▸ LESETEXT:
# # # #

Bayern im Cup-Viertelfinale, Ingolstadt knapp out

Robbens Knieverletzung überschattete Bayern-Sieg
Robbens Knieverletzung überschattete Bayern-Sieg
Erst Torschütze, dann Unglücksrabe: Arjen Robben hat Bayern München den Weg ins deutsche Cup-Viertelfinale geebnet, muss aber nach einer Knieverletzung eine Zwangspause befürchten. Der Niederländer leitete am Mittwochabend den 2:0-(1:0)-Auswärtserfolg im Derby beim Fußball-Bundesliga-Rivalen Augsburg mit seinem Treffer in der 4. Minute ein. Kurz danach musste er aber verletzt ausgewechselt werden.


Sein Ersatz Thomas Müller stellte dann mit seinem sechsten Cuptor in dieser Saison (78.) den hart erkämpften Sieg des Rekord-Cupgewinners sicher und erhielt den Münchnern, bei denen der ÖFB-Internationale David Alaba durchspielte, die Chance auf ein erneutes Titel-Triple im WM-Jahr 2014.

Robben musste bald nach seinem 13. Saisontreffer vom Feld. Keeper Hitz war ziemlich heftig in den Niederländer gerauscht, Robben zog sich eine tiefe Risswunde am rechten Knie zu. Müller kam für ihn, Hitz sah zurecht die Gelbe Karte.

# # # #

▸ EINTRÄGE:
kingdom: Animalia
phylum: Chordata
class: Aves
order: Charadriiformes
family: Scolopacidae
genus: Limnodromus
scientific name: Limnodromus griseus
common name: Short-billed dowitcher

# # # #

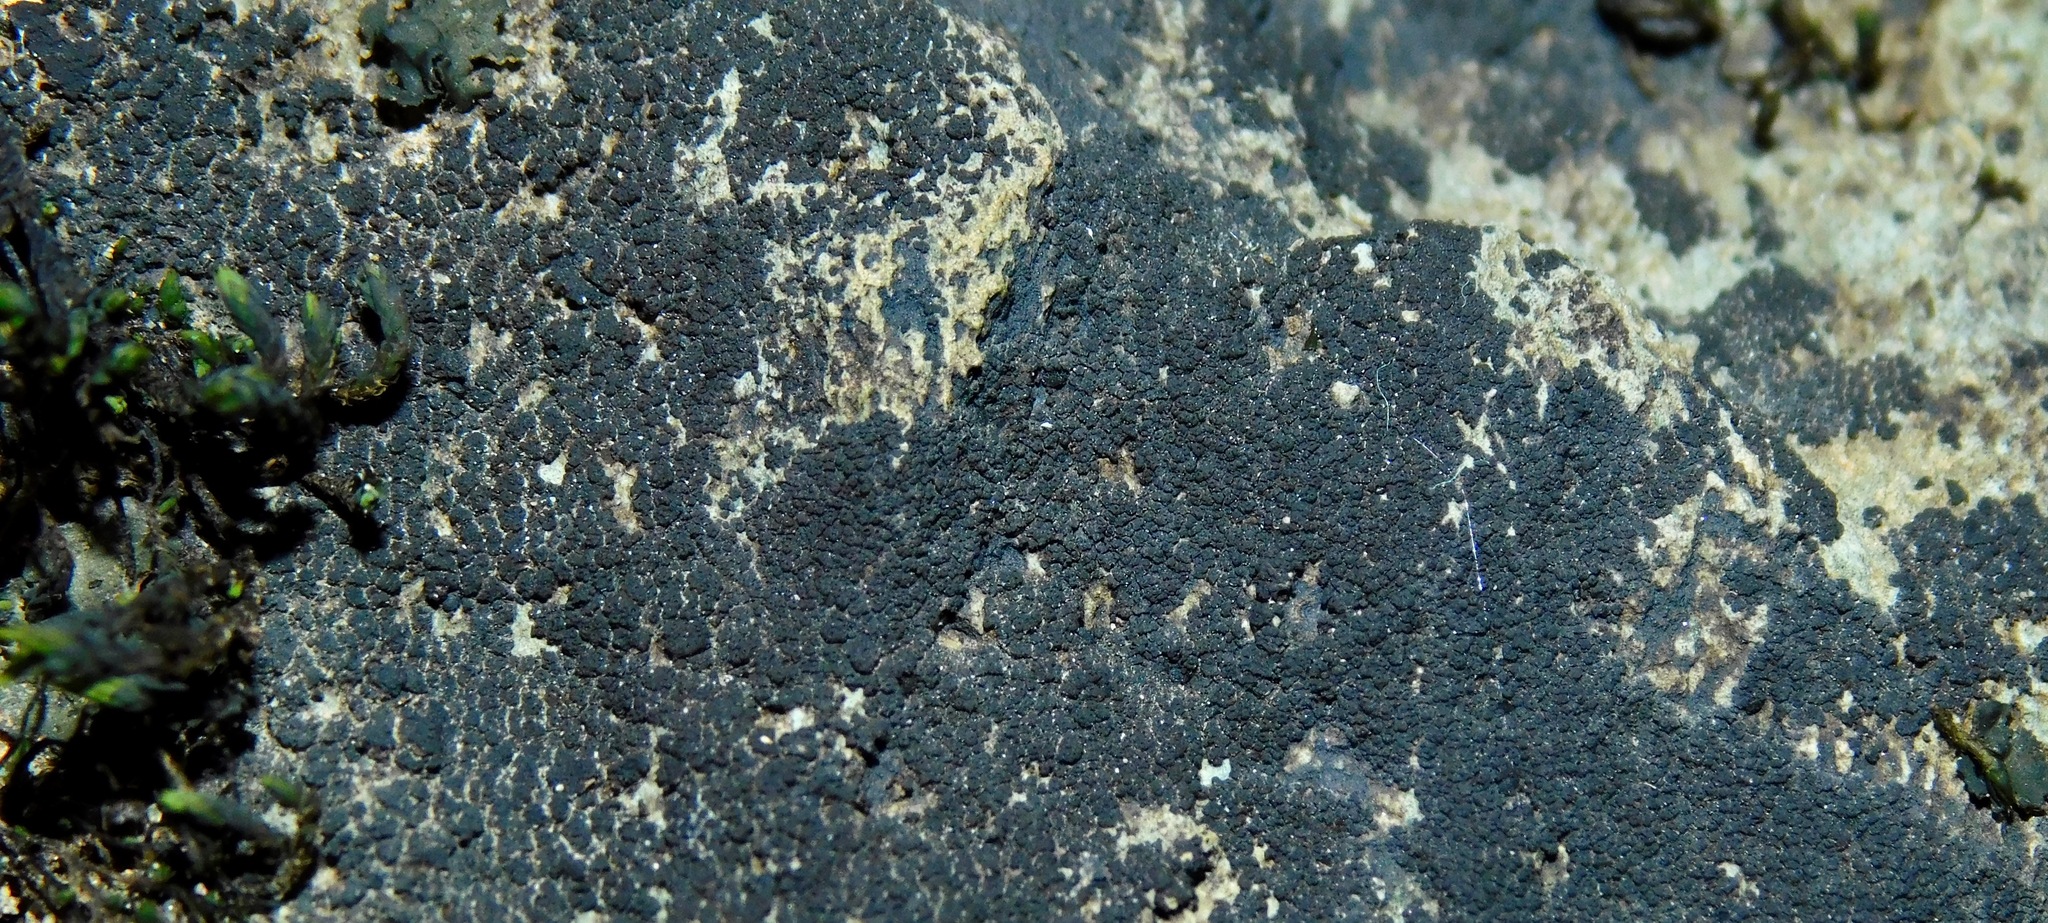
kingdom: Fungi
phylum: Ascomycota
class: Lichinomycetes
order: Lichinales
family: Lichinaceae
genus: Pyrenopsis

# # # #

▸ AUFGABEN:
1. Wer kam laut dem Bericht über Bayerns Cup-Sieg in Augsburg für den verletzten Arjen Robben ins Spiel?
2. Übertrage aus dem Bericht über Bayerns Cup-Sieg in Augsburg wortgetreu den Abschnitt, der mit „Bayern im Cup-Viertelfinale, Ingolstadt“ beginnt und mit „im WM-Jahr 2014.“ endet.
3. Führe den Bericht über Bayerns Cup-Sieg in Augsburg im Anschluss an seinen letzten Satz weiter.
Die Einträge werden hier nicht benötigt.

▸ LÖSUNGEN:
1. Thomas Müller

2.
Bayern im Cup-Viertelfinale, Ingolstadt knapp out

Robbens Knieverletzung überschattete Bayern-Sieg
Robbens Knieverletzung überschattete Bayern-Sieg
Erst Torschütze, dann Unglücksrabe: Arjen Robben hat Bayern München den Weg ins deutsche Cup-Viertelfinale geebnet, muss aber nach einer Knieverletzung eine Zwangspause befürchten. Der Niederländer leitete am Mittwochabend den 2:0-(1:0)-Auswärtserfolg im Derby beim Fußball-Bundesliga-Rivalen Augsburg mit seinem Treffer in der 4. Minute ein. Kurz danach musste er aber verletzt ausgewechselt werden.


Sein Ersatz Thomas Müller stellte dann mit seinem sechsten Cuptor in dieser Saison (78.) den hart erkämpften Sieg des Rekord-Cupgewinners sicher und erhielt den Münchnern, bei denen der ÖFB-Internationale David Alaba durchspielte, die Chance auf ein erneutes Titel-Triple im WM-Jahr 2014.

3.
Ebenfalls Mühe hatte Bayer Leverkusen, ehe der 2:1-Zittersieg beim SC Freiburg und der erstmalige Einzug ins Viertelfinale seit fünf Jahren in der Tasche war.

Eintracht Frankfurt besiegte den SV Sandhausen, bei dem Knaller und Kulovits auf der Bank saßen, mit 4:2. Der deutsche Zweitligist FC Ingolstadt verpasste nur knapp eine Überraschung. Die Truppe von Chefcoach Ralph Hasenhüttl musste sich auswärts dem VfL Wolfsburg nach 1:0-Führung noch mit 1:2 geschlagen geben. Die Entscheidung fiel erst durch ein spätes Tor des kroatischen Stürmers Ivica Olic in Minute 89.